Aborted babies are being incinerated to provide electricity in the United States

Date: 

Friday, April 25, 2014

After reports a few weeks ago that aborted babies are burned to heat hospitals in the UK, today we get this:

The remains of aborted humans are being shipped to a US power facility, in order to provide electricity to Oregon residents.

The British Colombia Health Ministry has confirmed that ‘medical waste’ is sent to our country to be converted to electricity in waste-to-power plants. ‘Medical waste,’ in this brave new world of ours, includes amputated limbs, cancerous tissue, and the bodies of murdered children.

I don’t have any long tirade for you. I just need you to understand what’s happening here in your one nation under God. We are incinerating slaughtered babies so that we can charge our iPhones and power our televisions.

If we displace a few caribou to build a pipeline, or disadvantage a couple of dolphins to drill for oil, the public outrage cannot be contained. The cries of injustice and eco-treason can be heard across the land. But using the corpses of dead kids like firewood? Well, that’s just a practical cost-saving measure, now isn’t it?

God help us. And God help the sick, perverted, psychopaths who can’t recognize this for the atrocity that it is. We kill these human beings, can’t we at least treat their bodies with dignity?

I read these stories and I remember the accounts of ancient pagans burning their children alive as a sacrifice to the god Moloch.

These are terrifying times. Don’t let yourself be too buried in piles of Tweets and selfies and Netflix binges to notice that the ship is sinking straight to hell.

In our comfort and our apathy, we scoff and say, ‘ah, it can’t be that bad.’

But it is that bad.

And it will only get worse from here if we don’t wake up.

*****

Update: LifeSiteNews reports that the Marion County Board of Commissioners have announced that the practice of burning aborted babies for power will be stopped immediately. They claim that they were unaware of the practice, but will now put it to an end.

This is a positive development, but it does not make this story any less outrageous.

*****

A response to the dismissive “what’s the big deal?” comments:

Look, if you don’t believe in God, and you reject the sanctity of life, and you believe that we are all nothing but a collection of random molecules, then I suppose I can’t really explain why the body of a deceased human ought to be treated with dignity. Particularly if you accept and promote abortion, I can’t tell you why dead bodies should be treated with respect, when you don’t even think living bodies should be treated with respect.

All I can do, in your case, is appeal to that natural instinct, that voice inside your head — “conscience,” it’s called — that tells you cannibalism is depraved, even if the person is already dead. What we have here is a form of Industrial Age cannibalism: using dead bodies for fuel.

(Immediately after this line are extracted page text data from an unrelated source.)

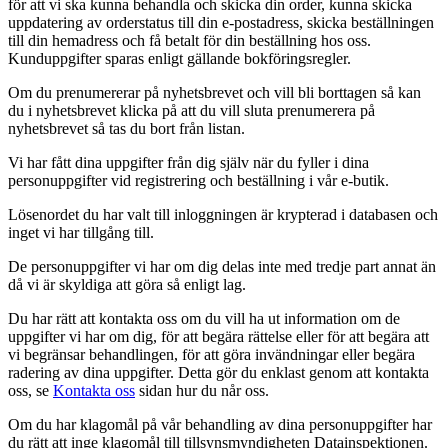
för att vi ska kunna behandla och skicka din order, kunna skicka
uppdatering av orderstatus till din e-postadress, skicka beställningen
till din hemadress och få betalt för din beställning hos oss.
Kunduppgifter sparas enligt gällande bokföringsregler.
Om du prenumererar på nyhetsbrevet och vill bli borttagen så kan
du i nyhetsbrevet klicka på att du vill sluta prenumerera på
nyhetsbrevet så tas du bort från listan.
Vi har fått dina uppgifter från dig själv när du fyller i dina
personuppgifter vid registrering och beställning i vår e-butik.
Lösenordet du har valt till inloggningen är krypterad i databasen och
inget vi har tillgång till.
De personuppgifter vi har om dig delas inte med tredje part annat än
då vi är skyldiga att göra så enligt lag.
Du har rätt att kontakta oss om du vill ha ut information om de
uppgifter vi har om dig, för att begära rättelse eller för att begära att
vi begränsar behandlingen, för att göra invändningar eller begära
radering av dina uppgifter. Detta gör du enklast genom att kontakta
oss, se
Kontakta oss
sidan hur du når oss.
Om du har klagomål på vår behandling av dina personuppgifter har
du rätt att inge klagomål till tillsynsmyndigheten Datainspektionen.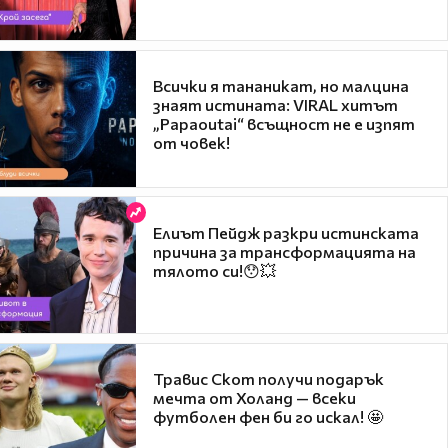
Всички я тананикат, но малцина
знаят истината: VIRAL хитът
„Papaoutai“ всъщност не е изпят
от човек!
Елиът Пейдж разкри истинската
причина за трансформацията на
тялото си!😯💥
Травис Скот получи подарък
мечта от Холанд — всеки
футболен фен би го искал! 🤩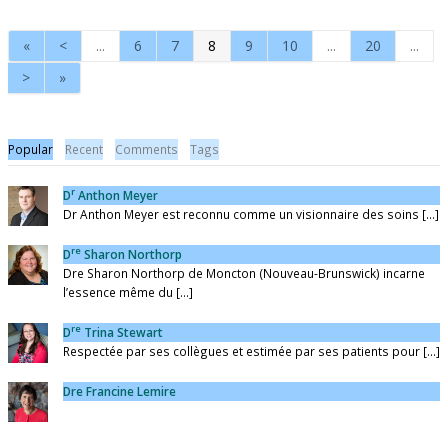
«
<
...
6
7
8
9
10
...
20
...
>
»
Popular
Recent
Comments
Tags
r
D
Anthon Meyer
Dr Anthon Meyer est reconnu comme un visionnaire des soins [...]
re
D
Sharon Northorp
Dre Sharon Northorp de Moncton (Nouveau-Brunswick) incarne
l’essence même du [...]
re
D
Trina Stewart
Respectée par ses collègues et estimée par ses patients pour [...]
Dre Francine Lemire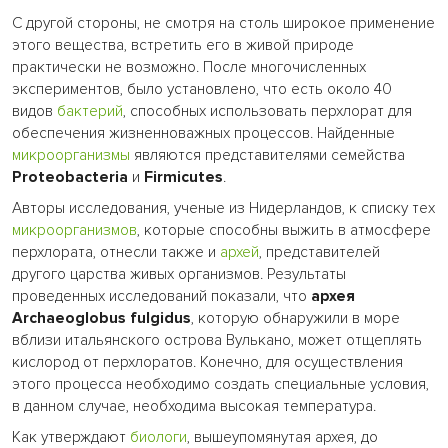
С другой стороны, не смотря на столь широкое применение
этого вещества, встретить его в живой природе
практически не возможно. После многочисленных
экспериментов, было установлено, что есть около 40
видов
бактерий
, способных использовать перхлорат для
обеспечения жизненноважных процессов. Найденные
микроорганизмы
являются представителями семейства
Proteobacteria
и
Firmicutes
.
Авторы исследования, ученые из Нидерландов, к списку тех
микроорганизмов
, которые способны выжить в атмосфере
перхлората, отнесли также и
архей
, представителей
другого царства живых организмов. Результаты
проведенных исследований показали, что
архея
Archaeoglobus fulgidus
, которую обнаружили в море
вблизи итальянского острова Вулькано, может отщеплять
кислород от перхлоратов. Конечно, для осуществления
этого процесса необходимо создать специальные условия,
в данном случае, необходима высокая температура.
Как утверждают
биологи
, вышеупомянутая архея, до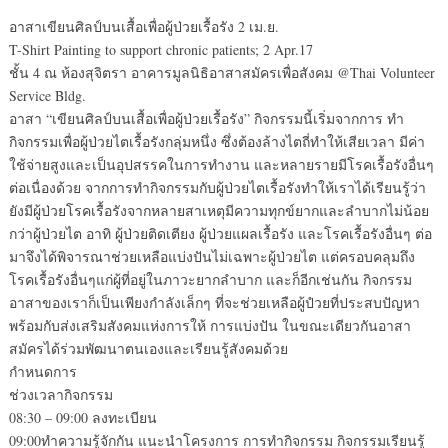
อาสาเขียนศิลป์บนเสื้อเพื่อผู้ป่วยเรื้อรัง 2 เม.ย.
T-Shirt Painting to support chronic patients; 2 Apr.17
ชั้น 4 ณ ห้องสุจิตรา อาคารมูลนิธิอาสาสมัครเพื่อสังคม @Thai Volunteer
Service Bldg.
อาสา “เขียนศิลป์บนเสื้อเพื่อผู้ป่วยเรื้อรัง” กิจกรรมนี้เริ่มจากการ ทำ
กิจกรรมเพื่อผู้ป่วยไตเรื้อรังกลุ่มหนึ่ง ซึ่งต้องล้างไตถี่ทำให้เสียเวลา มีค่า
ใช้จ่ายสูงและเป็นอุปสรรคในการทำงาน และหลายรายมีโรคเรื้อรังอื่นๆ
ต่อเนื่องด้วย จากการทำกิจกรรมกับผู้ป่วยไตเรื้อรังทำให้เราได้เรียนรู้ว่า
ยังมีผู้ป่วยโรคเรื้อรังจากหลายสาเหตุมีความทุกข์ยากและลำบากไม่น้อย
กว่าผู้ป่วยไต อาทิ ผู้ป่วยติดเตียง ผู้ป่วยแผลเรื้อรัง และโรคเรื้อรังอื่นๆ ต่อ
มาจึงได้พิจารณาช่วยเหลือแบ่งปันไม่เฉพาะผู้ป่วยไต แต่ครอบคลุมถึง
โรคเรื้อรังอื่นๆแก่ผู้ที่อยู่ในภาวะยากลำบาก และก็อีกเช่นกัน กิจกรรม
อาสาของเราก็เป็นเพียงกำลังเล็กๆ ที่จะช่วยเหลือผู้ปํวยที่ประสบปัญหา
พร้อมกับส่งเสริมสังคมแห่งการให้ การแบ่งปัน ในขณะเดียวกันอาสา
สมัครได้ร่วมพัฒนาตนเองและเรียนรู้สังคมด้วย
กำหนดการ
ช่วงเวลากิจกรรม
08:30 – 09:00 ลงทะเบียน
09:00ทำความรู้จักกัน แนะนำโครงการ การทำกิจกรรม กิจกรรมเรียนรู้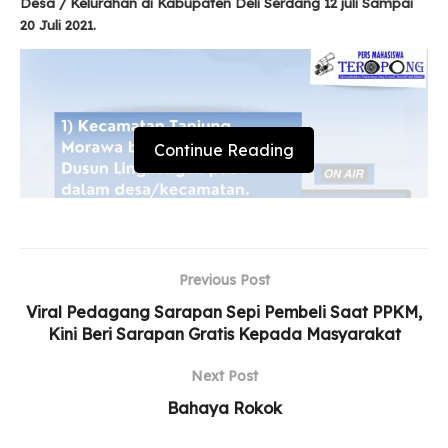
Desa / Kelurahan di Kabupaten Deli Serdang 12 juli Sampai
20 Juli 2021.
Continue Reading
Previous Post
Viral Pedagang Sarapan Sepi Pembeli Saat PPKM,
Kini Beri Sarapan Gratis Kepada Masyarakat
Next Post
Bahaya Rokok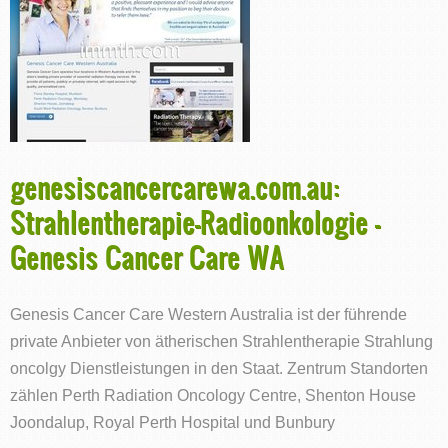
genesiscancercarewa.com.au:
Strahlentherapie-Radioonkologie -
Genesis Cancer Care WA
Genesis Cancer Care Western Australia ist der führende
private Anbieter von ätherischen Strahlentherapie Strahlung
oncolgy Dienstleistungen in den Staat. Zentrum Standorten
zählen Perth Radiation Oncology Centre, Shenton House
Joondalup, Royal Perth Hospital und Bunbury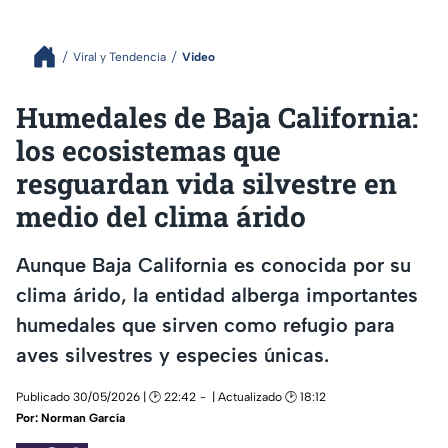
Viral y Tendencia
Video
Humedales de Baja California:
los ecosistemas que
resguardan vida silvestre en
medio del clima árido
Aunque Baja California es conocida por su
clima árido, la entidad alberga importantes
humedales que sirven como refugio para
aves silvestres y especies únicas.
Publicado 30/05/2026 | 🕑 22:42
| Actualizado 🕑 18:12
Por:
Norman García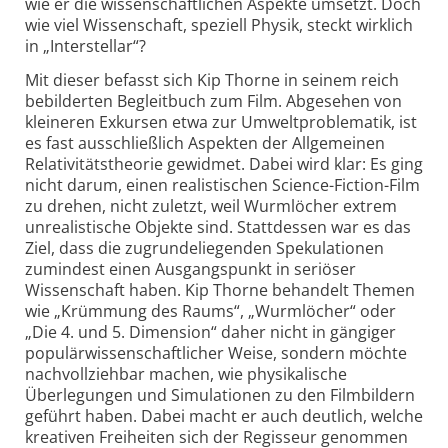
wie er die wissenschaftlichen Aspekte umsetzt. Doch
wie viel Wissenschaft, speziell Physik, steckt wirklich
in „Interstellar“?
Mit dieser befasst sich Kip Thorne in seinem reich
bebilderten Begleitbuch zum Film. Abgesehen von
kleineren Exkursen etwa zur Umweltproblematik, ist
es fast ausschließlich Aspekten der Allgemeinen
Relativitätstheorie gewidmet. Dabei wird klar: Es ging
nicht darum, einen realistischen Science-Fiction-Film
zu drehen, nicht zuletzt, weil Wurmlöcher extrem
unrealistische Objekte sind. Stattdessen war es das
Ziel, dass die zugrundeliegenden Spekulationen
zumindest einen Ausgangspunkt in seriöser
Wissenschaft haben. Kip Thorne behandelt Themen
wie „Krümmung des Raums“, „Wurmlöcher“ oder
„Die 4. und 5. Dimension“ daher nicht in gängiger
populärwissenschaftlicher Weise, sondern möchte
nachvollziehbar machen, wie physikalische
Überlegungen und Simulationen zu den Filmbildern
geführt haben. Dabei macht er auch deutlich, welche
kreativen Freiheiten sich der Regisseur genommen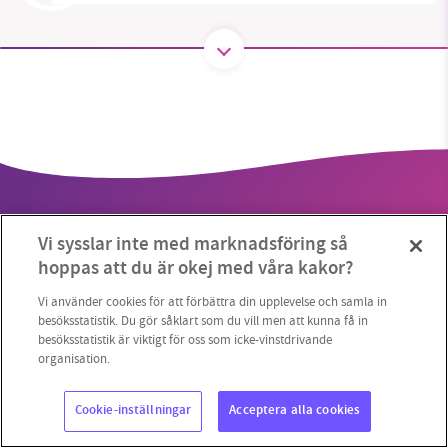
SMB kämpar för en hållbar framtid. Sedan
starten 2010 har vår ideella redaktion drivit
miljödebatten framåt genom
nyhetsbevakning och granskningar. Nu vill vi
utveckla vårt arbete – och vi hoppas att du
vill hjälpa oss.
Vi sysslar inte med marknadsföring så
Stötta vårt arbete genom att swisha en slant till
hoppas att du är okej med våra kakor?
1231368703
Vi använder cookies för att förbättra din upplevelse och samla in
Copyright 2023 © Supermiljöbloggen
Cookieinställningar
besöksstatistik. Du gör såklart som du vill men att kunna få in
besöksstatistik är viktigt för oss som icke-vinstdrivande
Läs vad vi vill göra
organisation.
Cookie-inställningar
Acceptera alla cookies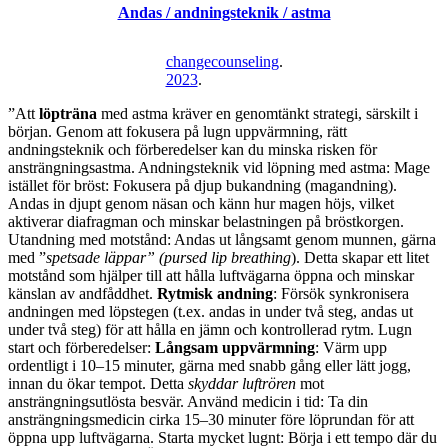
Andas / andningsteknik / astma
/
glutenintolerans
/
changecounseling
.
gluten
2023
.
”Att
löpträna
med astma kräver en genomtänkt strategi, särskilt i
början. Genom att fokusera på lugn uppvärmning, rätt
andningsteknik och förberedelser kan du minska risken för
ansträngningsastma. Andningsteknik vid löpning med astma: Mage
istället för bröst: Fokusera på djup bukandning (magandning).
Andas in djupt genom näsan och känn hur magen höjs, vilket
aktiverar diafragman och minskar belastningen på bröstkorgen.
Utandning med motstånd: Andas ut långsamt genom munnen, gärna
med ”
spetsade läppar” (pursed lip breathing
). Detta skapar ett litet
motstånd som hjälper till att hålla luftvägarna öppna och minskar
känslan av andfåddhet.
Rytmisk andning
: Försök synkronisera
andningen med löpstegen (t.ex. andas in under två steg, andas ut
under två steg) för att hålla en jämn och kontrollerad rytm. Lugn
start och förberedelser:
Långsam uppvärmning
: Värm upp
ordentligt i 10–15 minuter, gärna med snabb gång eller lätt jogg,
innan du ökar tempot. Detta
skyddar luftrören
mot
ansträngningsutlösta besvär. Använd medicin i tid: Ta din
ansträngningsmedicin cirka 15–30 minuter före löprundan för att
öppna upp luftvägarna. Starta mycket lugnt: Börja i ett tempo där du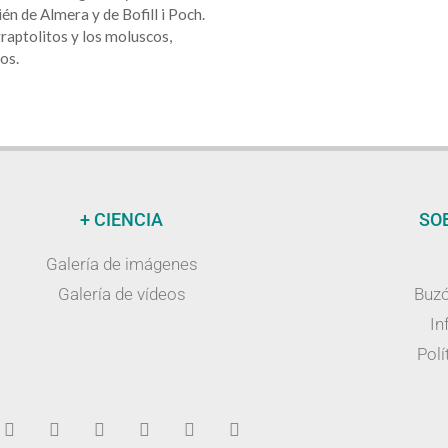
én de Almera y de Bofill i Poch.
graptolitos y los moluscos,
os.
+ CIENCIA
SO
Galería de imágenes
Galería de vídeos
Buzó
In
Polí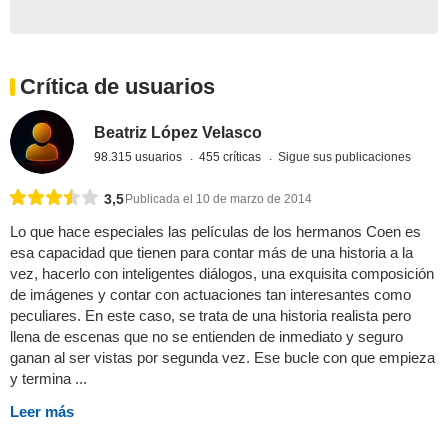
Crítica de usuarios
Beatriz López Velasco
98.315 usuarios
455 críticas
Sigue sus publicaciones
3,5
Publicada el 10 de marzo de 2014
Lo que hace especiales las películas de los hermanos Coen es
esa capacidad que tienen para contar más de una historia a la
vez, hacerlo con inteligentes diálogos, una exquisita composición
de imágenes y contar con actuaciones tan interesantes como
peculiares. En este caso, se trata de una historia realista pero
llena de escenas que no se entienden de inmediato y seguro
ganan al ser vistas por segunda vez. Ese bucle con que empieza
y termina ...
Leer más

All I can do is remind you that, God forbid, if your child died, or your mother, or you sister, you would be outraged in the very pit of your being if someone spit on their corpse, or defiled it in someway. By your professed logic, the act shouldn’t bother you. After all, you say, that body isn’t them. They’re gone. They are nothingness now. They don’t exist. What does it matter?

But we both know that it does matter. The only difference is that you don’t understand WHY it matters, or else you pretend not to, whereas I, and many other commenters on here, do.

I know it’s awfully cool and terribly trendy to carry on like materialistic utilitarians who scoff at totally outdated and completely old fashioned concepts like dignity and decency. I know we have this habit nowadays of thinking a thing is pointless if it can’t be ‘used’ in some manner. And, if a thing can be used, then we tend to say that it should be used, just on the principle that useless things have no right to take up space on this planet. But, again, deep in my heart, I know that deep in your heart you see this attitude for the vacant, hollow, lie that it is.

Yes, the body of a deceased human is useless. Yes, it can, apparently, be converted into electricity and, yes, electricity is useful. Yes, and so what? The Mona Lisa is useless, should we chop it up for firewood? Your grandmother isn’t nearly as useful as she once was, should we send her the farm to be put down? Music is useless, should we throw all the guitars and pianos into the inferno also?

No? Then maybe, just maybe, you really DO understand that sometimes the value of a thing has no relation to its usefulness.

What I’m saying is this: the body of a deceased child is useless, yes. But it has value. It has dignity. It deserves to be treated with respect.

Now, to those who call themselves Christians but still make excuses for this practice: you should be ashamed. Truly, you should be ashamed. Our bodies and our souls are not two separate entities. Your exterior is not some fleshy shell. Your body and your soul are in harmony with one another, and the two, together, make you you.

Jesus Christ became man, and this act forever puts to rest the debate about whether or not the human body, in and of itself, deserves to be respected and treated with dignity. God Himself took its form, forever elevating that form to something sacred. End of discussion. The argument is settled.

You are a Christian, are you not?

In any case, Christian or Jew or Muslim or Atheist, we should all be, at the very least, civilized people.

Civilized people don’t burn dead babies for fuel. They just don’t.